[[ RECORDED DATA open ]]

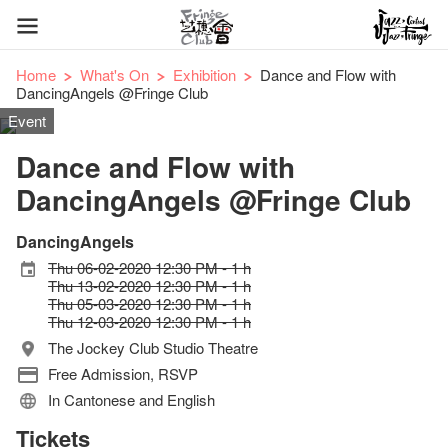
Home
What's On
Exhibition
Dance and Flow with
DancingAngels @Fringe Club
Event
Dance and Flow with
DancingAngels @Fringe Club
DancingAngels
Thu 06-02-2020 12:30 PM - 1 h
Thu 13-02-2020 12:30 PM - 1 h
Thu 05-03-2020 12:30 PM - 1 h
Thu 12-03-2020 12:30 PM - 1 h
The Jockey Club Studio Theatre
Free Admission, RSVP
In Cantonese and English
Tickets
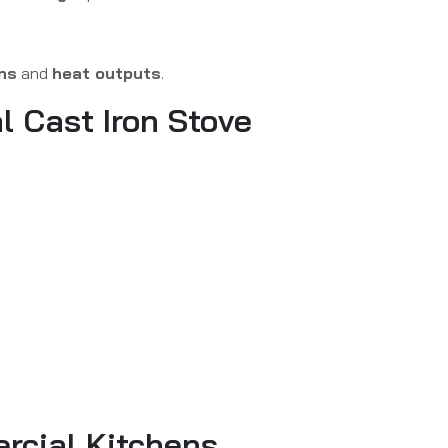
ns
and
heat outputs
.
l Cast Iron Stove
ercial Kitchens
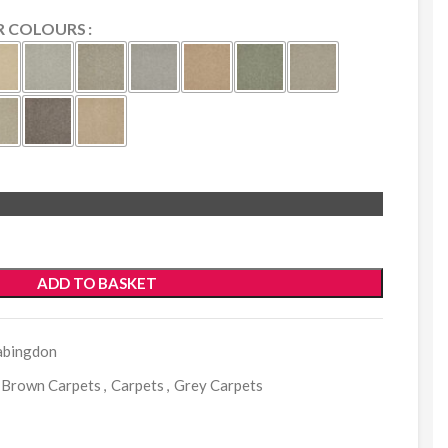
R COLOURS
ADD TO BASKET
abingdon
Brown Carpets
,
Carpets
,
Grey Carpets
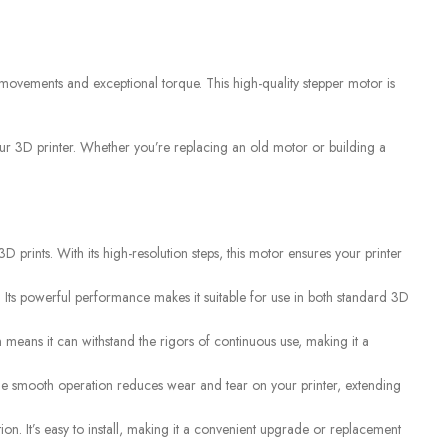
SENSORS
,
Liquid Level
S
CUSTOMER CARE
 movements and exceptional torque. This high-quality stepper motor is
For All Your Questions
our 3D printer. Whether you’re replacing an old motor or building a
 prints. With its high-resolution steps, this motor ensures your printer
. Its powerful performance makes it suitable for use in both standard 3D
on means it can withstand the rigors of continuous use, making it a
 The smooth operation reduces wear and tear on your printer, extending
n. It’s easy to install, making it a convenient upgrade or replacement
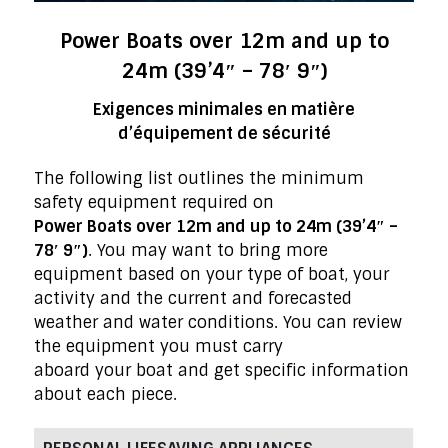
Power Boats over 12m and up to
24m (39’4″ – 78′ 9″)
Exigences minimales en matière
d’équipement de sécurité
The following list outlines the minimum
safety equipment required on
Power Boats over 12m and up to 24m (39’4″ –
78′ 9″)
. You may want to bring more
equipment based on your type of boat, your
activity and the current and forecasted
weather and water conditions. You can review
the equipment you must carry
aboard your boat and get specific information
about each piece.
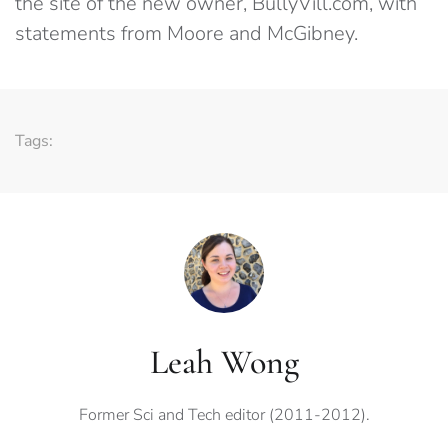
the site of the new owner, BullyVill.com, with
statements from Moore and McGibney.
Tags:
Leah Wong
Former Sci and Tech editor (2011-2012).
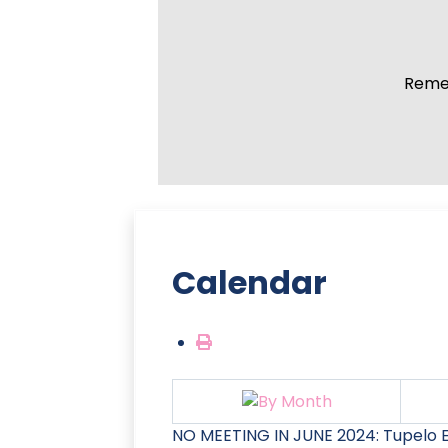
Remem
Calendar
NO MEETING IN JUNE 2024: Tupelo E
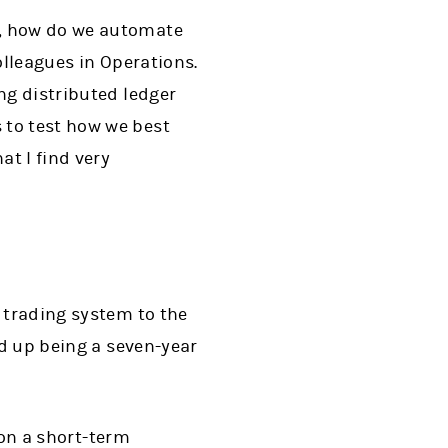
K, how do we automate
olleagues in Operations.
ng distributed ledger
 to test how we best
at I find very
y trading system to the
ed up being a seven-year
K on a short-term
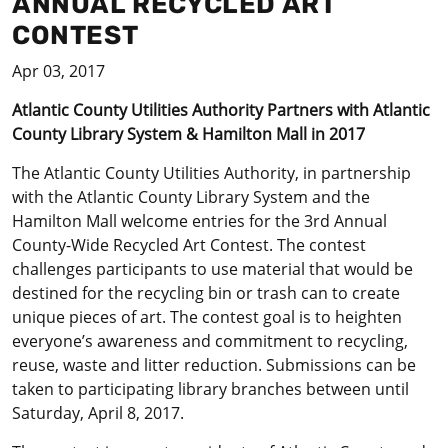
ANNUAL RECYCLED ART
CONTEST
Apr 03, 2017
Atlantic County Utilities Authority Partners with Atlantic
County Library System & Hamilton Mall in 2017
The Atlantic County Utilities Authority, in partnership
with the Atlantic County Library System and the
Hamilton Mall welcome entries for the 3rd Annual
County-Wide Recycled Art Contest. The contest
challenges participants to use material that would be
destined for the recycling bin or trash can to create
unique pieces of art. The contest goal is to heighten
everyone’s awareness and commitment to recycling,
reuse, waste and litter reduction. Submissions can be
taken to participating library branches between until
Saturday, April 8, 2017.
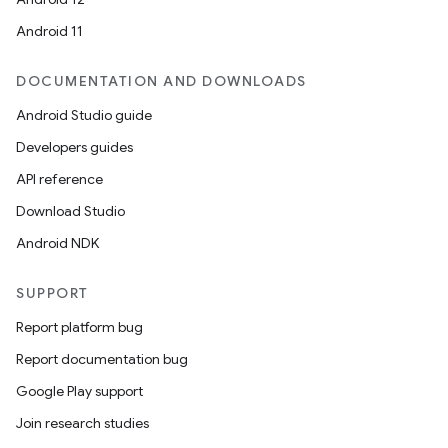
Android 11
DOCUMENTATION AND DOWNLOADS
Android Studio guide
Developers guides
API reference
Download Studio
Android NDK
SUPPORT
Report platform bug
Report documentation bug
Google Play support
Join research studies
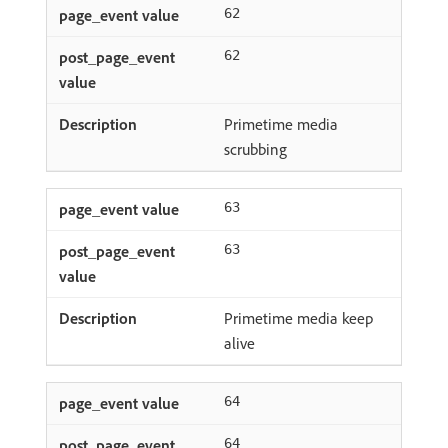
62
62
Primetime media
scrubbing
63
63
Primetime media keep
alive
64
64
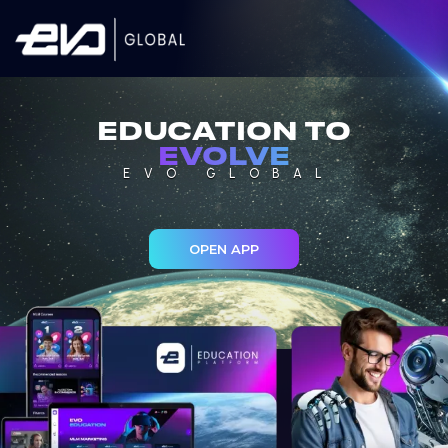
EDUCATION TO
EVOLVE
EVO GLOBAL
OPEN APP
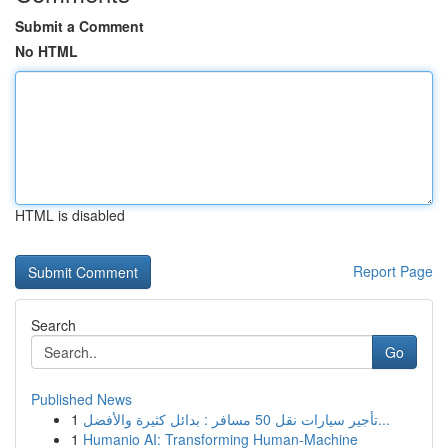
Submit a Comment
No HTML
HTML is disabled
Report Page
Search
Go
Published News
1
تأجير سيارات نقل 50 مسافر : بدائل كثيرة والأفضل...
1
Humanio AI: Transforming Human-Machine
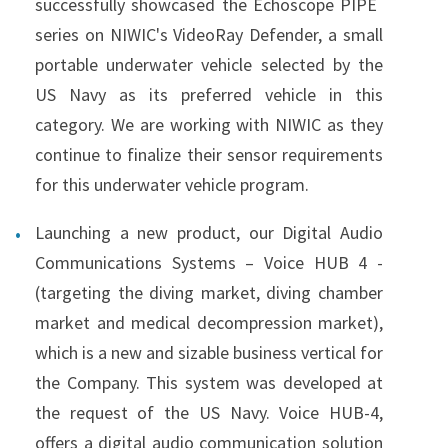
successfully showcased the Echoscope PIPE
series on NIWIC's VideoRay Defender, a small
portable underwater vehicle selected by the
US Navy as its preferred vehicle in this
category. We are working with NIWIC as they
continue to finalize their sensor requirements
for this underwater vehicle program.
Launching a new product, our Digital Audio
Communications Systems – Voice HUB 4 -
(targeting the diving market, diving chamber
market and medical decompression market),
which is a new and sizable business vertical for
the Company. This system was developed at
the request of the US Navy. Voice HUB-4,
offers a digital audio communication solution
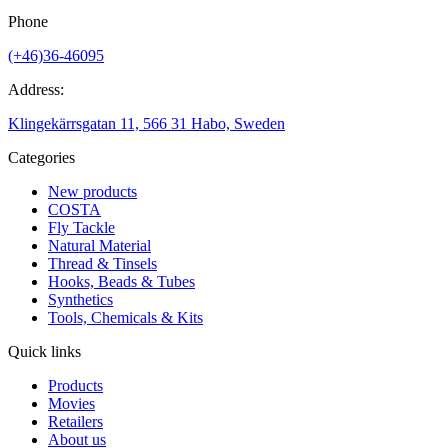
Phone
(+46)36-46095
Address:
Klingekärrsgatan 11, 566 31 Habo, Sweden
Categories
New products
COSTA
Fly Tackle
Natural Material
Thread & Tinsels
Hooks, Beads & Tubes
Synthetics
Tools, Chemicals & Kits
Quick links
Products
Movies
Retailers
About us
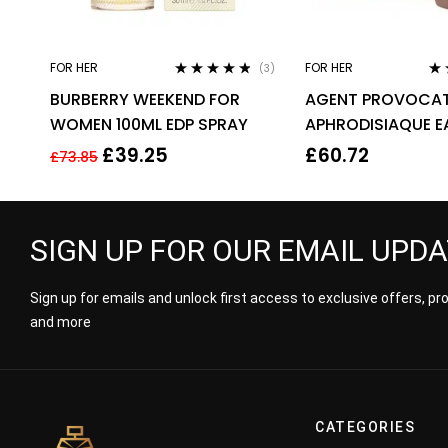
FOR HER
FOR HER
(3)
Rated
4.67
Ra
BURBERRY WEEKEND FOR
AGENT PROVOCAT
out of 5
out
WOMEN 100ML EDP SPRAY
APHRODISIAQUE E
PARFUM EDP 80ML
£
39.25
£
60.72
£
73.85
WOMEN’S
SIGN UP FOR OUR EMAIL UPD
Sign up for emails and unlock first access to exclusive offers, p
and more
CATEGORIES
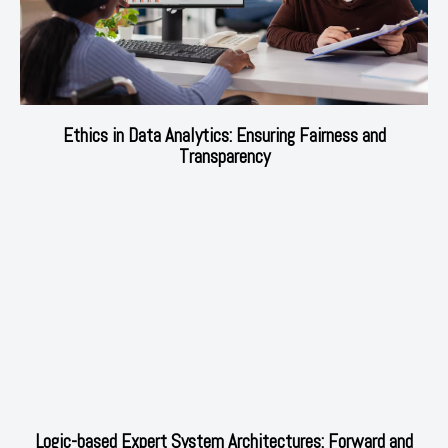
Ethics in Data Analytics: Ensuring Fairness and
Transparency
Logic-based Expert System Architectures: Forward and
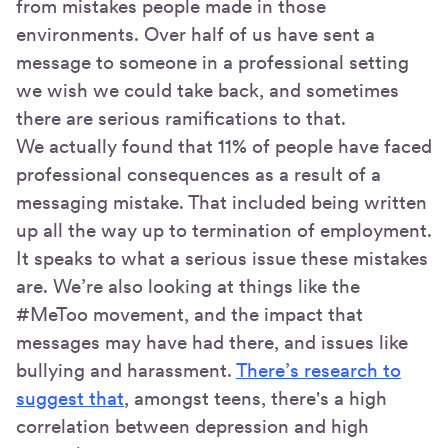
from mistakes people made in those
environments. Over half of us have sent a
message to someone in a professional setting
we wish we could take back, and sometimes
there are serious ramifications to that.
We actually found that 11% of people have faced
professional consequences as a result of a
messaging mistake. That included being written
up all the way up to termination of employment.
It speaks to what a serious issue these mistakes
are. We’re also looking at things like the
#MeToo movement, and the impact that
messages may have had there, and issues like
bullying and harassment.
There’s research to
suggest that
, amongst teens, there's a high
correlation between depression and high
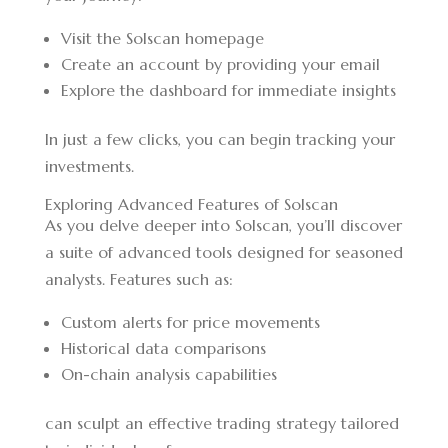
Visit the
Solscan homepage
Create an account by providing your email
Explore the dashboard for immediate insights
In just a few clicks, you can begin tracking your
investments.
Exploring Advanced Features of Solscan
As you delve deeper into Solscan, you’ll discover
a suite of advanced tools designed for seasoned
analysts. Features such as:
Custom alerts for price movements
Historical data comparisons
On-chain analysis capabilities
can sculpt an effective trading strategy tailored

[[ RECORDED DATA closed ]]

## REQUIRED WORK:
Change every "DancingAngels" in the text of the data above to "Dancing Angels" and write out all the text again with nothing else altered. Leave out the pictures.

## RESPONSE BELOW:
Home
What's On
Exhibition
Dance and Flow with
Dancing Angels @Fringe Club
Event
Dance and Flow with
Dancing Angels @Fringe Club
Dancing Angels
Thu 06-02-2020 12:30 PM - 1 h
Thu 13-02-2020 12:30 PM - 1 h
Thu 05-03-2020 12:30 PM - 1 h
Thu 12-03-2020 12:30 PM - 1 h
The Jockey Club Studio Theatre
Free Admission, RSVP
In Cantonese and English
Tickets
ns
and
heat outputs
.
l Cast Iron Stove
ercial Kitchens
R COLOURS
ADD TO BASKET
abingdon
Brown Carpets
,
Carpets
,
Grey Carpets
SENSORS
,
Liquid Level
S
CUSTOMER CARE
 movements and exceptional torque. This high-quality stepper motor is
For All Your Questions
our 3D printer. Whether you’re replacing an old motor or building a
 prints. With its high-resolution steps, this motor ensures your printer
. Its powerful performance makes it suitable for use in both standard 3D
on means it can withstand the rigors of continuous use, making it a
 The smooth operation reduces wear and tear on your printer, extending
n. It’s easy to install, making it a convenient upgrade or replacement
Power Boats over 12m and up to
24m (39’4″ – 78′ 9″)
Exigences minimales en matière
d’équipement de sécurité
The following list outlines the minimum
safety equipment required on
Power Boats over 12m and up to 24m (39’4″ –
78′ 9″)
. You may want to bring more
equipment based on your type of boat, your
activity and the current and forecasted
weather and water conditions. You can review
the equipment you must carry
aboard your boat and get specific information
about each piece.
the site of the new owner, BullyVill.com, with
statements from Moore and McGibney.
Tags:
Leah Wong
Former Sci and Tech editor (2011-2012).
Remem
Calendar
NO MEETING IN JUNE 2024: Tupelo E
K, how do we automate
olleagues in Operations.
ng distributed ledger
 to test how we best
at I find very
y trading system to the
ed up being a seven-year
K on a short-term
ANNUAL RECYCLED ART
CONTEST
Apr 03, 2017
Atlantic County Utilities Authority Partners with Atlantic
County Library System & Hamilton Mall in 2017
The Atlantic County Utilities Authority, in partnership
with the Atlantic County Library System and the
Hamilton Mall welcome entries for the 3rd Annual
County-Wide Recycled Art Contest. The contest
challenges participants to use material that would be
destined for the recycling bin or trash can to create
unique pieces of art. The contest goal is to heighten
everyone’s awareness and commitment to recycling,
reuse, waste and litter reduction. Submissions can be
taken to participating library branches between until
Saturday, April 8, 2017.
Android 11
DOCUMENTATION AND DOWNLOADS
Android Studio guide
Developers guides
API reference
Download Studio
Android NDK
SUPPORT
Report platform bug
Report documentation bug
Google Play support
Join research studies
62
62
Primetime media
scrubbing
63
63
Primetime media keep
alive
64
64
EDUCATION TO
EVOLVE
EVO GLOBAL
OPEN APP
Submit a Comment
No HTML
HTML is disabled
Report Page
Search
Go
Published News
1
تأجير سيارات نقل 50 مسافر : بدائل كثيرة والأفضل...
1
Humanio AI: Transforming Human-Machine
successfully showcased the Echoscope PIPE
series on NIWIC's VideoRay Defender, a small
portable underwater vehicle selected by the
US Navy as its preferred vehicle in this
category. We are working with NIWIC as they
continue to finalize their sensor requirements
for this underwater vehicle program.
Launching a new product, our Digital Audio
Communications Systems – Voice HUB 4 -
(targeting the diving market, diving chamber
market and medical decompression market),
which is a new and sizable business vertical for
the Company. This system was developed at
the request of the US Navy. Voice HUB-4,
offers a digital audio communication solution
Phone
(+46)36-46095
Address:
Klingekärrsgatan 11, 566 31 Habo, Sweden
Categories
New products
COSTA
Fly Tackle
Natural Material
Thread & Tinsels
Hooks, Beads & Tubes
Synthetics
Tools, Chemicals & Kits
Quick links
Products
Movies
Retailers
About us
FOR HER
FOR HER
(3)
Rated
4.67
Ra
BURBERRY WEEKEND FOR
AGENT PROVOCAT
out of 5
out
WOMEN 100ML EDP SPRAY
APHRODISIAQUE E
PARFUM EDP 80ML
£
39.25
£
60.72
£
73.85
WOMEN’S
SIGN UP FOR OUR EMAIL UPD
Sign up for emails and unlock first access to exclusive offers, p
and more
CATEGORIES
Ethics in Data Analytics: Ensuring Fairness and
Transparency
Logic-based Expert System Architectures: Forward and
from mistakes people made in those
environments. Over half of us have sent a
message to someone in a professional setting
we wish we could take back, and sometimes
there are serious ramifications to that.
We actually found that 11% of people have faced
professional consequences as a result of a
messaging mistake. That included being written
up all the way up to termination of employment.
It speaks to what a serious issue these mistakes
are. We’re also looking at things like the
#MeToo movement, and the impact that
messages may have had there, and issues like
bullying and harassment.
There’s research to
suggest that
, amongst teens, there's a high
correlation between depression and high
Visit the
Solscan homepage
Create an account by providing your email
Explore the dashboard for immediate insights
In just a few clicks, you can begin tracking your
investments.
Exploring Advanced Features of Solscan
As you delve deeper into Solscan, you’ll discover
a suite of advanced tools designed for seasoned
analysts. Features such as:
Custom alerts for price movements
Historical data comparisons
On-chain analysis capabilities
can sculpt an effective trading strategy tailored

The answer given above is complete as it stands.